Russ Johnston, Nationwide’s President of Commercial Lines, said the benefits that third-party funders get from litigation proceeds "stack the odds against" small businesses when they don't win their case.
"When these third-party funders get these proceeds from a litigation situation, it's not taxed," Johnson said on a recent episode of the Triple-I podcast. "So think about it from an investor perspective. You can make a return on your investment that's tax-free. Like, there's not a lot of options out there for investors to be able to make this, but it really stacks the odds against our small and medium-sized businesses when they have a loss."
Proponents of tort reform are calling for tighter regulations on TPLF, emphasizing the need to level the playing field for small businesses and curb the unchecked growth of litigation investors. The growing influence of TPLF is seen as a significant driver of rising legal costs, disproportionately affecting companies with limited resources.
Nationwide Insurance is one of the largest insurance and financial services companies in the United States. Founded in 1925, Nationwide serves millions of customers across the country and is recognized for its financial strength and commitment to customer service.

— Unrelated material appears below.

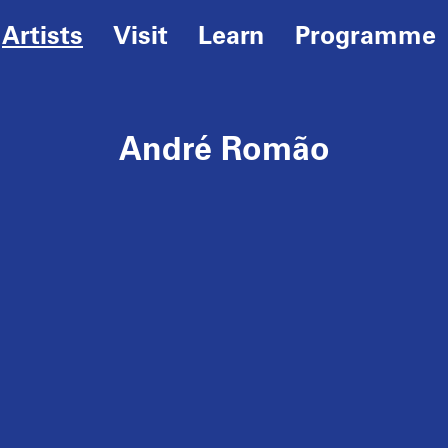
Artists
Visit
Learn
Programme
André Romão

Third-Party Litigation Funding (TPLF) allows investors to finance lawsuits in exchange for a share of the settlement. Often unregulated, it can drive up legal costs and disproportionately impact small businesses, while offering tax-free returns to investors.
A Research and Markets report for 2025-2037 indicates the global market for litigation funding investment is set to rise at a CAGR of 11.1%, capturing a revenue of about USD 60 billion by the end of 2037.
A study by the U.S. Chamber of Commerce’s Institute for Legal Reform found that small businesses shouldered $160 billion of the $347 billion total in commercial liability tort costs in 2021 alone.